### TEXTE DE L'EXERCICE:
=======
Le 28 juin 2019, un train Paris-Clermont est arrivé dans la capitale auvergnate avec près de 11 heures de retard. Une situation extrême, mais qui a relancé le débat sur la fiabilité de cette liaison ferroviaire. Les usagers dénoncent des dysfonctionnements réguliers.

Chaque année, en moyenne, 1,8 million de passagers empruntent la liaison ferroviaire entre Clermont-Ferrand et Paris. Mais depuis plusieurs années, des voix s’élèvent pour dénoncer des problèmes réguliers sur cette ligne. Entre le 27 et 28 juin 2019, un train Paris-Clermont a mis 14 heures pour acheminer 300 voyageurs, cumulant près de 11 heures de retard. Certes, une situation extrême, mais qui a ravivé la polémique.
=======
### EXTRAIT DES DONNÉES:
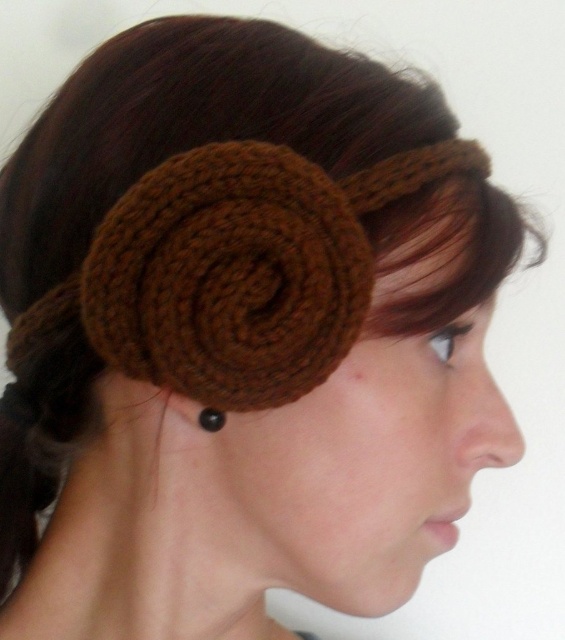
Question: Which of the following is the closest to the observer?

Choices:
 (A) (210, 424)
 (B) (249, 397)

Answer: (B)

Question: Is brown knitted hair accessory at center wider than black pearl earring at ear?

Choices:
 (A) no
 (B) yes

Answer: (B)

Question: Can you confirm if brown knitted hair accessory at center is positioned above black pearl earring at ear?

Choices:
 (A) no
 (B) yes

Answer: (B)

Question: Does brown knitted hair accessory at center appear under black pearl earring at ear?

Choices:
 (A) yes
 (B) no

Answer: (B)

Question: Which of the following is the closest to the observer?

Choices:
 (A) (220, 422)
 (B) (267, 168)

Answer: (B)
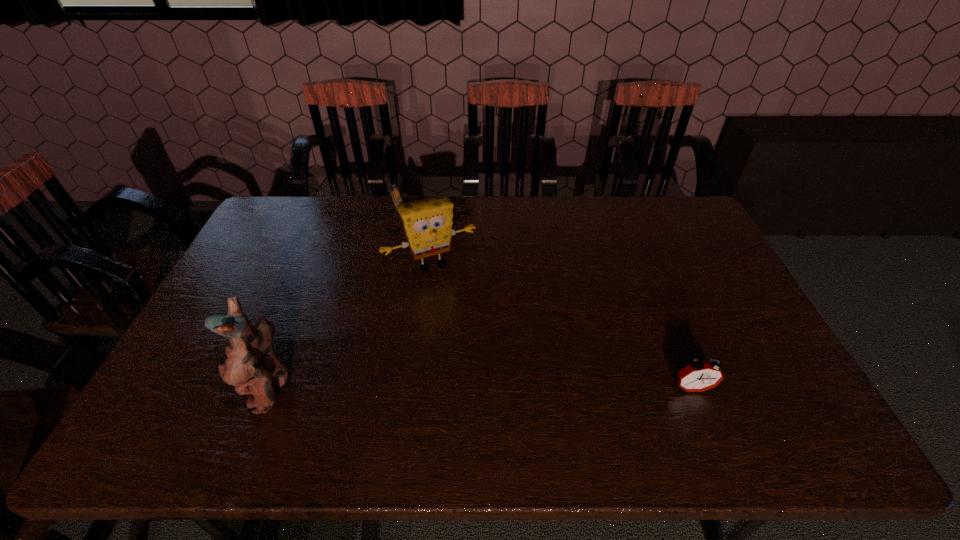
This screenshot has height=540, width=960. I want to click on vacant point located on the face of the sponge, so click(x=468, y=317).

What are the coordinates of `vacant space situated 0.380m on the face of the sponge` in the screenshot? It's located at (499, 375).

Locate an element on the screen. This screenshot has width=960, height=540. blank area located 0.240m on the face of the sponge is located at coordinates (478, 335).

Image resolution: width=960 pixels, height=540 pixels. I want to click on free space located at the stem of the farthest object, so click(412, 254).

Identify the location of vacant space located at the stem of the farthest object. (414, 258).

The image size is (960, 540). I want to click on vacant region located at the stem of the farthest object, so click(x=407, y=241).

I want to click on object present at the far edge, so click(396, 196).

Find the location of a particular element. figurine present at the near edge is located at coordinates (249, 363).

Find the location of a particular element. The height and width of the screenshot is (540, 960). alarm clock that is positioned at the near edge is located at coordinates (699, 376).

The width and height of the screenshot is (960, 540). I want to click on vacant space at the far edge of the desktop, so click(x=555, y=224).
=======
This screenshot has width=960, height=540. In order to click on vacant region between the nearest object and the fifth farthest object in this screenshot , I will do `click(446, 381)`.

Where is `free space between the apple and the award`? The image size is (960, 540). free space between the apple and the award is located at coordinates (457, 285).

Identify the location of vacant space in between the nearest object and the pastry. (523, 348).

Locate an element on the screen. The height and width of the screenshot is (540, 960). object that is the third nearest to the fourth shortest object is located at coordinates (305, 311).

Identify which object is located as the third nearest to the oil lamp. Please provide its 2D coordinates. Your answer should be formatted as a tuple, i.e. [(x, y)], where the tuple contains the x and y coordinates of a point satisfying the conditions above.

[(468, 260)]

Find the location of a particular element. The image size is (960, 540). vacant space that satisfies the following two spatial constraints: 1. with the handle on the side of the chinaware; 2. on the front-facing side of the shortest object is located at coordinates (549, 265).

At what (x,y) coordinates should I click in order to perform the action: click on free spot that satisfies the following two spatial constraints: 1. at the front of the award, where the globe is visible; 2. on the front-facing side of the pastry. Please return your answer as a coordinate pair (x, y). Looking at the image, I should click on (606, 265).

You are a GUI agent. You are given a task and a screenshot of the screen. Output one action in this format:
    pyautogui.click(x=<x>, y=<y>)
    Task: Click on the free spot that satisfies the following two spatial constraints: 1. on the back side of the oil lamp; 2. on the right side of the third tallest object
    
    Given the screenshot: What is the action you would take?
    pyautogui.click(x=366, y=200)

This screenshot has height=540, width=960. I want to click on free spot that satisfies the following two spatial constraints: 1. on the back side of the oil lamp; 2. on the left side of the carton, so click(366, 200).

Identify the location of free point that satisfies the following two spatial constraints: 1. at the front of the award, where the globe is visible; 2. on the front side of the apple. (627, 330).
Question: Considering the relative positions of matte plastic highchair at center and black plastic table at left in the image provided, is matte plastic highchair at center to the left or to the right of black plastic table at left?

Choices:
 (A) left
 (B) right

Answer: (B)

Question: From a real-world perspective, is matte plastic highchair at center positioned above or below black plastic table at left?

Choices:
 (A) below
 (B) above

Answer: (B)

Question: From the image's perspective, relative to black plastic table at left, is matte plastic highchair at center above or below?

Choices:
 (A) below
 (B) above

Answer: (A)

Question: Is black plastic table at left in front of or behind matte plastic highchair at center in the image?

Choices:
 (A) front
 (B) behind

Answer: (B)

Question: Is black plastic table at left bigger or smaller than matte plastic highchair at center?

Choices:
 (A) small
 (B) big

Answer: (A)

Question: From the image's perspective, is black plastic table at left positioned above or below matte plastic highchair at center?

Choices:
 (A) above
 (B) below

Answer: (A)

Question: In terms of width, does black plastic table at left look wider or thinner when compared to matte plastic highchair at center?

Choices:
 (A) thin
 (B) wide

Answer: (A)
=======
### OBJECTIF DE L'EXERCICE:
Reproduisez intégralement, sans rien modifier, le texte sur la liaison ferroviaire entre Paris et Clermont-Ferrand. Les entrées ne sont d'aucune utilité pour cet exercice.

### RÉPONSE FINALE:
Le 28 juin 2019, un train Paris-Clermont est arrivé dans la capitale auvergnate avec près de 11 heures de retard. Une situation extrême, mais qui a relancé le débat sur la fiabilité de cette liaison ferroviaire. Les usagers dénoncent des dysfonctionnements réguliers.

Chaque année, en moyenne, 1,8 million de passagers empruntent la liaison ferroviaire entre Clermont-Ferrand et Paris. Mais depuis plusieurs années, des voix s’élèvent pour dénoncer des problèmes réguliers sur cette ligne. Entre le 27 et 28 juin 2019, un train Paris-Clermont a mis 14 heures pour acheminer 300 voyageurs, cumulant près de 11 heures de retard. Certes, une situation extrême, mais qui a ravivé la polémique.